Paddie Bell sang this short version in a recording called The Corrie Folk Trio and Paddie Bell (1965).
The longer story usually opens with verses asking who will shoe Annie’s foot, who will glove her hand, and who will comb her hair until Lord Gregory comes home – familiar questions from verses that “float” into other songs, and have no connection with the ballad – according to MacColl and Seeger in Travellers’ Songs from England and Scotland.
In the big ballad, fair Annie sets out by sea either pregnant or with their baby son to find Lord Gregory. Lord Gregory’s mother comes to the door, and answers cruelly in her son’s voice, accusing Annie of being a witch. In Scottish Ballads, Emily Lyle comments that it seems the mother is the witch, using supernatural power to mimic her son’s voice. In that version, Lord Gregory wakes, hears what has happened, and goes down to the shore and shouts to Annie, out in the boat on a wild sea, But ay the louder he cried Annie / The louder roared the sea. The boat capsizes and Annie’s dead body is washed up at his feet, But her young son raise no more.

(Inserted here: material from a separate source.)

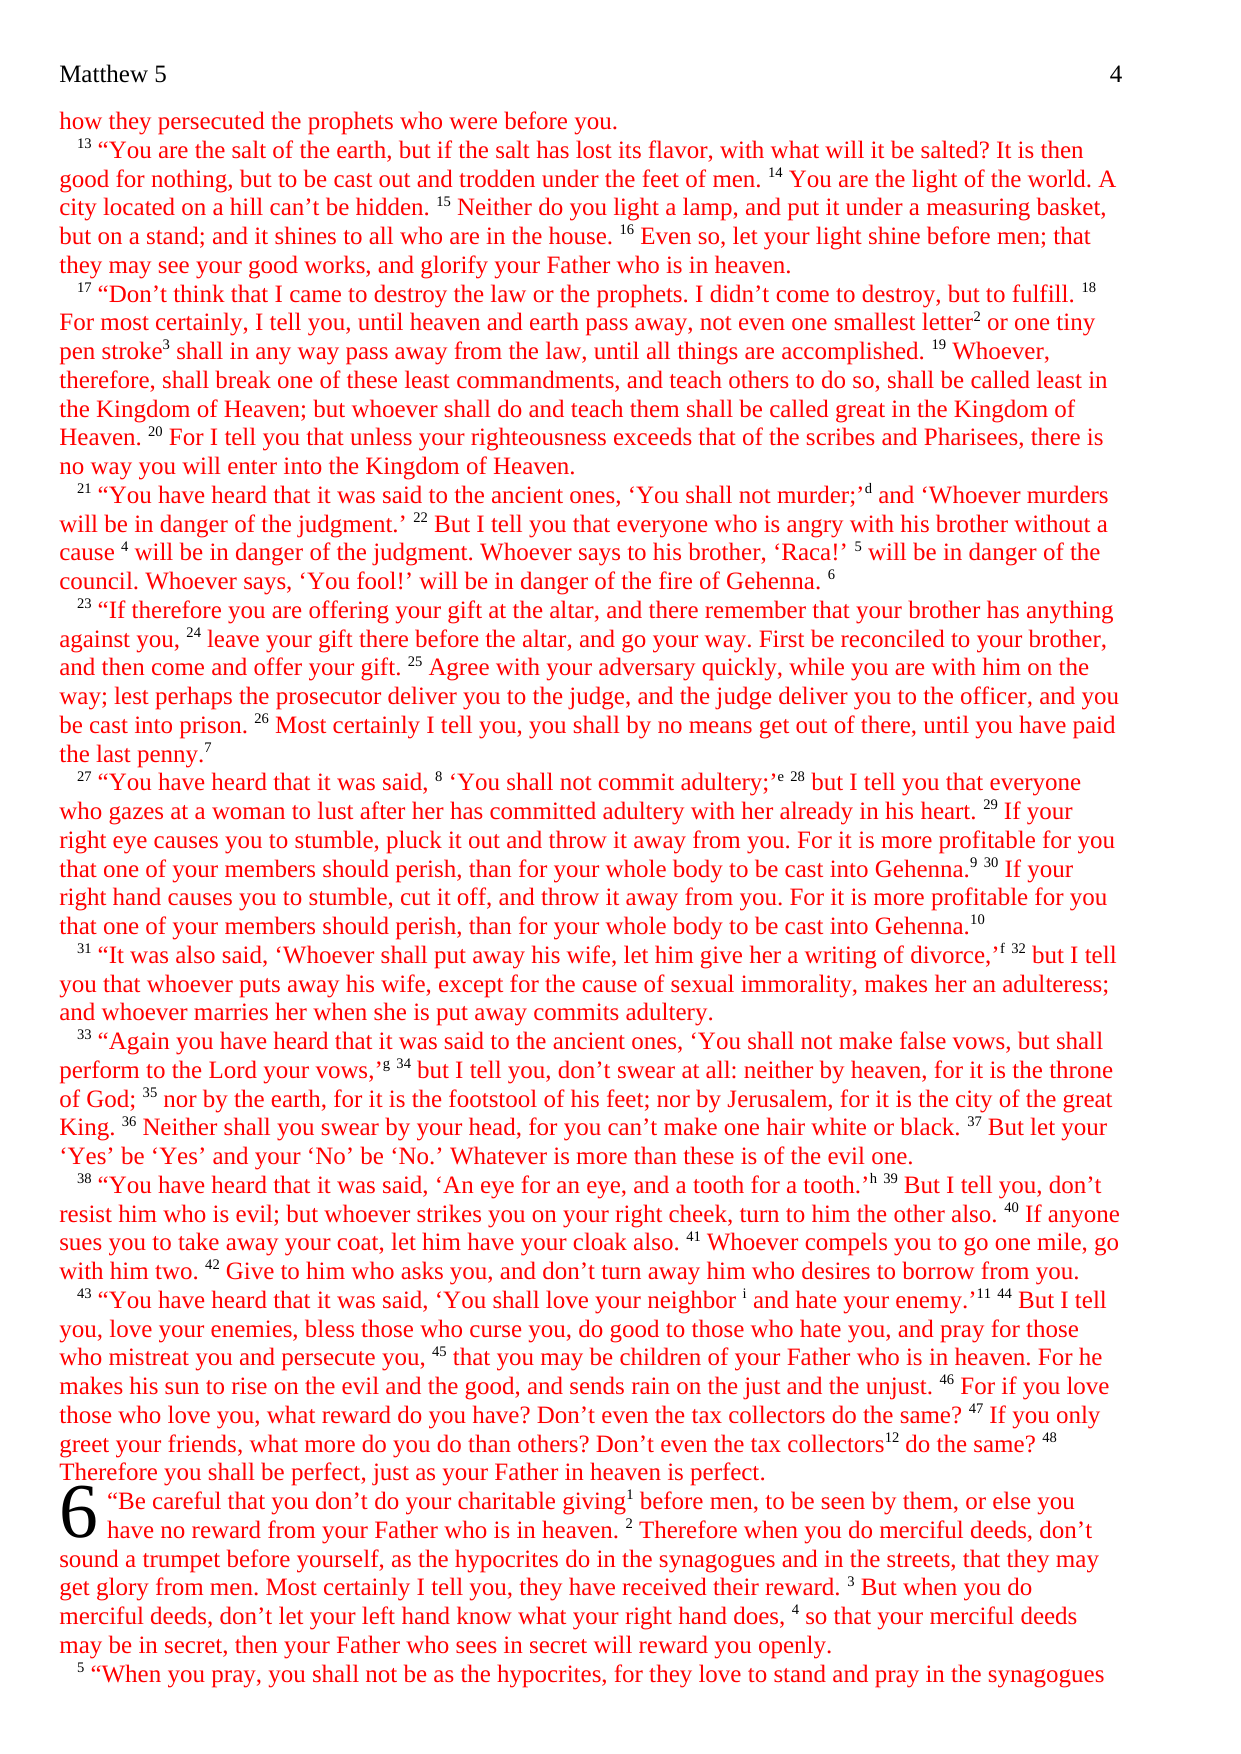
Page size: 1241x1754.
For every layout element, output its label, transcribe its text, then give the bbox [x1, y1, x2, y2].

The ballad had probably been in circulation before the 1750s because a later 18th century manuscript version was already “obviously disordered by traditional transmission” according to Bronson, quoted in Travellers’ Songs from England and Scotland p.72 edited by MacColl and Seeger.
It appears in Scott’s Minstrelsy of the Scottish Border as “The Lass o’ Lochryan”. Scott says: “Lochryan, whence this ballad probably derives its name, lies in Galloway. The lover, who, if the story be real, may be supposed to have been detained by sickness, is represented, in the legend, as confined by fairy charms in an enchanted castle situated in the sea. The ruins of ancient edifices are still visible on the summits of most of those small islands, or rather insulated rocks, which lie along the coast of Ayrshire and Galloway; as Ailsa and Big Scaur.”
Another possible connection with Galloway is the opinion of William Stenhouse that the tune was “a very ancient Gallowegian melody” (Illustrations of the Lyric Poetry and Music of Scotland) but James Duncan was not so sure, saying “ If so, it is not now in traditional form.”
Versions appear in the Greig-Duncan Collection, Vol. 6, No.1226. Duncan said that only one tune for the ballad seemed to have been in print, in Johnson’s Musical Museum, No.5 (1787). This is the same tune that Christine used.